GREEN STORMWATER INFRASTRUCTURE WITH PUBLIC WORKSHOP
The Philadelphia Water Department has been working on an initiative called Green City Clean Waters, a program aimed at keeping stormwater runoff out of Philadelphia’s sewers. A key part of the initiative is educating residents about issues of local water quality. Enter Public Workshop, an organization that “works to create uniquely engaging opportunities for youth and their communities to shape the design of their cities.” I’ve worked with Public Workshop since 2012, starting as a volunteer, then getting hired to work on specific design-build projects across Philadelphia, and most recently, working as their in-house graphic designer. In June of 2017, the Philadelphia Water Department asked Public Workshop to come up with ways to engage citizens in the process of making the city’s water infrastructure more sustainable. As the graphic designer on staff, I toggled between a number of projects but focused primarily on helping the Philadelphia Water Department to achieve their goal of educating people about Philadelphia’s water quality issues and what they can do to help the water departmentmake a difference. Philadelphia is a historic city with an antiquated sewer system, where both the wastewater from buildings and rainwater drain into a combined sewer. During times of heavy rainfall, the system gets overwhelmed and overflows this wastewater into the Delaware and Schuylkill Rivers, polluting the water and violating EPA regulations. This issue of stormwater overflow is being aided by the installation of green stormwater infrastructure (GSI). Some of these GSI improvements include giving out free rain barrels to city residents, installation of ports paving, planting rain gardens and green roofs with specific plants that will soak up rain water before it reaches city sewers.
- The finished pop-up rain garden in South Philly. I designed and
laser cut each coroplast animal then applied vinyl cut quotes from local middle school students encouraging the community to keep the vacant lot clean.
- I worked with local elementary school students to build the rain garden planters. A big part of working at Public Workshop is teaching people of all ages how to use power tools.
- In addition to the work we did in South Philly, we also facilitated
activities teaching youth from around the city about
green stormwater infrastructure using custom-made “built-it” disks in the shape of raindrops.

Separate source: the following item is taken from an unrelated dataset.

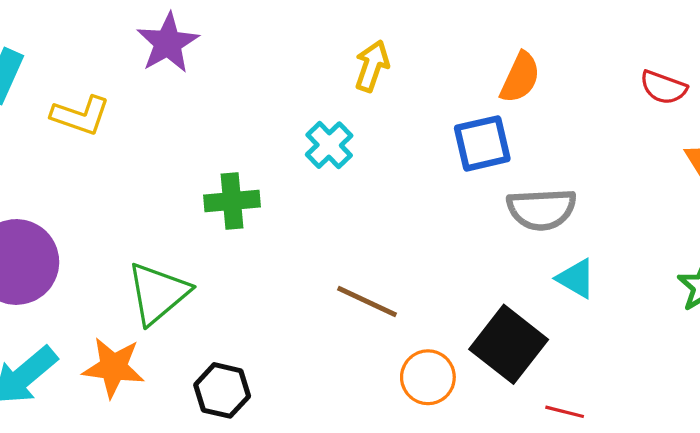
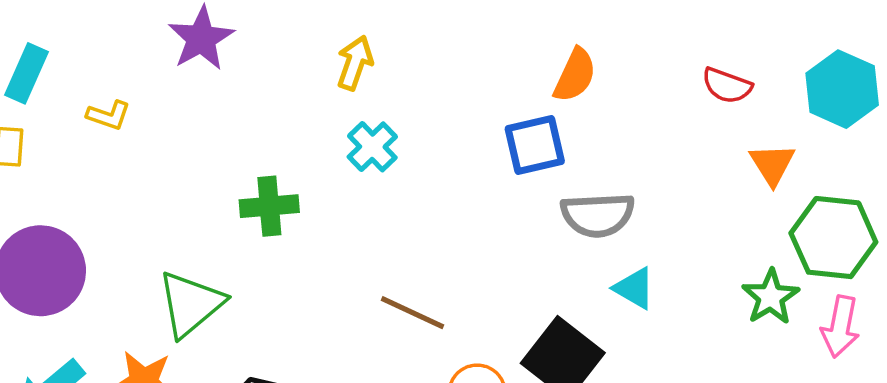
yellow arrow: (372, 66) -> (355, 63), moved
yellow L-shape: (81, 115) -> (109, 115), size x0.7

Here students build structures in an attempt to visualize how much water a rain garden keeps out of the sewers each year.
- Participants in these activities received t-shirts and stickers featuring mascots from each of Philadelphia’s tributaries. Here citizens of Point Breeze received stickers declaring “otters love me”. The stormwater that residents of this neighborhood keep out of the sewers keeps the nearby Schuylkill river clean for the otters that live there.
OTHER PROJECTS WITH PUBLIC WORKSHOP
ROLLING HANGOUT PODS
AT THE OVAL
Over the Summer of 2016 I spent a few weeks outside working with a group of volunteers to build rolling hangout pods for the Fairmount Park Conservancy in “The Oval” – a pop up park adjacent to the Philadelphia Art Museum. These pods were designed to act as a launch point for visitors of The Oval to explore Philadelphia’s much larger Fairmount Park.
Some of the design gems of West Philadelphia are the custom man hole covers along Lancaster Avenue featuring a covered wagon heraldic symbol. While at Public Workshop I designed a t-shirt featuring this symbol which is now available on the organization’s website.
In between working on the rolling hangout pods at The Oval, I prototyped guerrilla way-finding signage along Lancaster Avenue in West Philly.
AT AMERICA’S OLDEST PLAYGROUND
Over the Summer of 2013 I worked with a team of individuals to build an adventure playground addition to Smith Memorial Playground in Fairmount Park in Philadelphia.
While working with Public Workshop’s sister nonprofit Tiny WPA in 2017, I designed, vinyl cut, and applied window graphics for their shared makerspace at 4017 Lancaster Ave in West Philly.